The code doesn't work in octave, maybe because of "fullfile"?. Anyway, with the following code I get matrices with the names C__folder_A, C__folder_B, C__folder_C. However, I need matrices called A, B, C.
myFolder = 'C:\folder\';
files = dir(myFolder);
for i=3:length(files)
eval(['load ' myFolder,files(i).name ' -ascii']);
end
Can you help me?
Thanks,
Martin
PS: The loop starts with 3 because files(1).name = . and files(2).name = ..
EDIT:
I have just found a solution. It's not elegant, but it works.
I just add the path in which the files are with "addpath", then I don't have to give the full name of the directory in the loop.
myFolder = 'C:\folder\';
addpath(myFolder)
files = dir(myFolder);
for i=3:length(files)
eval(['load ' files(i).name ' -ascii']);
end
It's usually bad design if you load files to variables which name is generated dynamically and you should load them to a cell array instead but this should work:
files = glob('C:\folder\*.txt')

********

§ **Exercise**:
Reproduce word for word everything in the Octave file-loading thread from "eval(['load ' myFolder,files(i).name" down to "addpath(myFolder)".

§ **Given information**:
********

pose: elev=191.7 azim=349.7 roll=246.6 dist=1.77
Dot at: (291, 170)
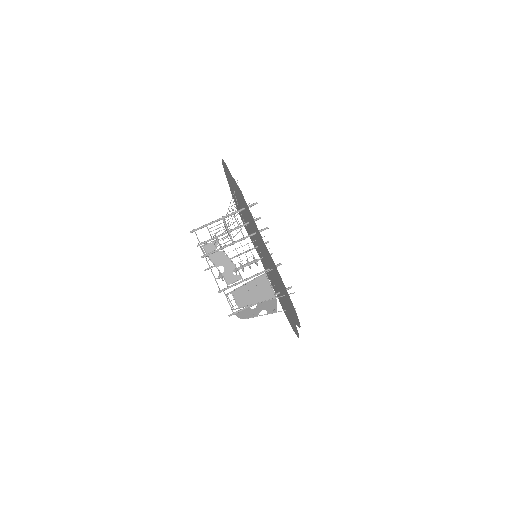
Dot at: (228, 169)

********

§ **The answer**:
eval(['load ' myFolder,files(i).name ' -ascii']);
end
Can you help me?
Thanks,
Martin
PS: The loop starts with 3 because files(1).name = . and files(2).name = ..
EDIT:
I have just found a solution. It's not elegant, but it works.
I just add the path in which the files are with "addpath", then I don't have to give the full name of the directory in the loop.
myFolder = 'C:\folder\';
addpath(myFolder)